*Exercise prompt:*
Go line by line through the records below. Copy whichever lines contain the string "nose".

Saved data entries:
┌────────

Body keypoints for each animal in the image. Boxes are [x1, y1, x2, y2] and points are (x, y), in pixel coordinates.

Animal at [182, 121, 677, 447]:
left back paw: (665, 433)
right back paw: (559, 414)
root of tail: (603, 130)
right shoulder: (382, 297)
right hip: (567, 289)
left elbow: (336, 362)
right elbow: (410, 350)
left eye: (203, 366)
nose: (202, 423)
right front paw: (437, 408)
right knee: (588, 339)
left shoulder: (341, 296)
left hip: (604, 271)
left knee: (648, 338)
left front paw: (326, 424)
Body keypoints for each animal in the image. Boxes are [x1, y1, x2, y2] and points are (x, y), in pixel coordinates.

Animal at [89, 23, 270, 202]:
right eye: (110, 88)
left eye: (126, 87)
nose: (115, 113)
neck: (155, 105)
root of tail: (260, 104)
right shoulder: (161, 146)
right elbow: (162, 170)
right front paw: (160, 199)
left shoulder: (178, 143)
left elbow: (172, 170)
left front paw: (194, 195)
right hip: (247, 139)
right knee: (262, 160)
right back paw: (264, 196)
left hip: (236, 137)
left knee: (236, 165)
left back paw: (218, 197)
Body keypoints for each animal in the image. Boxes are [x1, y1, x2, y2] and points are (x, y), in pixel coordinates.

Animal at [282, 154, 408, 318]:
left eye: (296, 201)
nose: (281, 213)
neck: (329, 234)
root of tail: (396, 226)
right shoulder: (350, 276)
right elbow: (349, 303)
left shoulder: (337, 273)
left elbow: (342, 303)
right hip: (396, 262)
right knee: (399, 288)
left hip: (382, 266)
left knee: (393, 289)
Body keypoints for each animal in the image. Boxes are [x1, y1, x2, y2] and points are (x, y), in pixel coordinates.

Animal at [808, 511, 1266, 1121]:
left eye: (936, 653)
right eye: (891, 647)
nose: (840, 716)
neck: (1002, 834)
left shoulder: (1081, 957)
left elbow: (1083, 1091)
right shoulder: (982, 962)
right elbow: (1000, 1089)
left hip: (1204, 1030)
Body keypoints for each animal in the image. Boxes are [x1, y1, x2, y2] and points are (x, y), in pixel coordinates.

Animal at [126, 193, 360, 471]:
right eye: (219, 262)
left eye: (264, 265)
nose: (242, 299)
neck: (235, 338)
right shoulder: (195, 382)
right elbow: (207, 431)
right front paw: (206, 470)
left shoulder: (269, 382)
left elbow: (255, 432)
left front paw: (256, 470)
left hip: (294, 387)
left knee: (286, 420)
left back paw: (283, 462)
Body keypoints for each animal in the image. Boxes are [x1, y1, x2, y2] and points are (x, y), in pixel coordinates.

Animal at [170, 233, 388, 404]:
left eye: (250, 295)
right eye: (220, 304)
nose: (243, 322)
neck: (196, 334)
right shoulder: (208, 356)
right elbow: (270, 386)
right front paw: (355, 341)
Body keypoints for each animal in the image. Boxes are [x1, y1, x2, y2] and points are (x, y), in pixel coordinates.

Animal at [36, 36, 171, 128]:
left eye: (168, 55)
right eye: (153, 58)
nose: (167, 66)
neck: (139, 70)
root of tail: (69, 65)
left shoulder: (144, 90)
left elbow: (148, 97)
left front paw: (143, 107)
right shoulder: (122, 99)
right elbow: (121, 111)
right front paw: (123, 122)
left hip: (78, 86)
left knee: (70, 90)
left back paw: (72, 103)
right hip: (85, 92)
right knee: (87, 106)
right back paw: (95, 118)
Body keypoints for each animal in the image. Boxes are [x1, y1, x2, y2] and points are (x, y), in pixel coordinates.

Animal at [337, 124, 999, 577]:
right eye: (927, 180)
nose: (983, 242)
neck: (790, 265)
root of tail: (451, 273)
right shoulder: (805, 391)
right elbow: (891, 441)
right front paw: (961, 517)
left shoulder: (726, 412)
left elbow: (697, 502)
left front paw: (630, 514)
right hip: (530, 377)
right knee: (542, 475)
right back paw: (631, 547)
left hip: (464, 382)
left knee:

└────────

*Written answer:*
nose: (202, 423)
nose: (115, 113)
nose: (281, 213)
nose: (840, 716)
nose: (242, 299)
nose: (243, 322)
nose: (167, 66)
nose: (983, 242)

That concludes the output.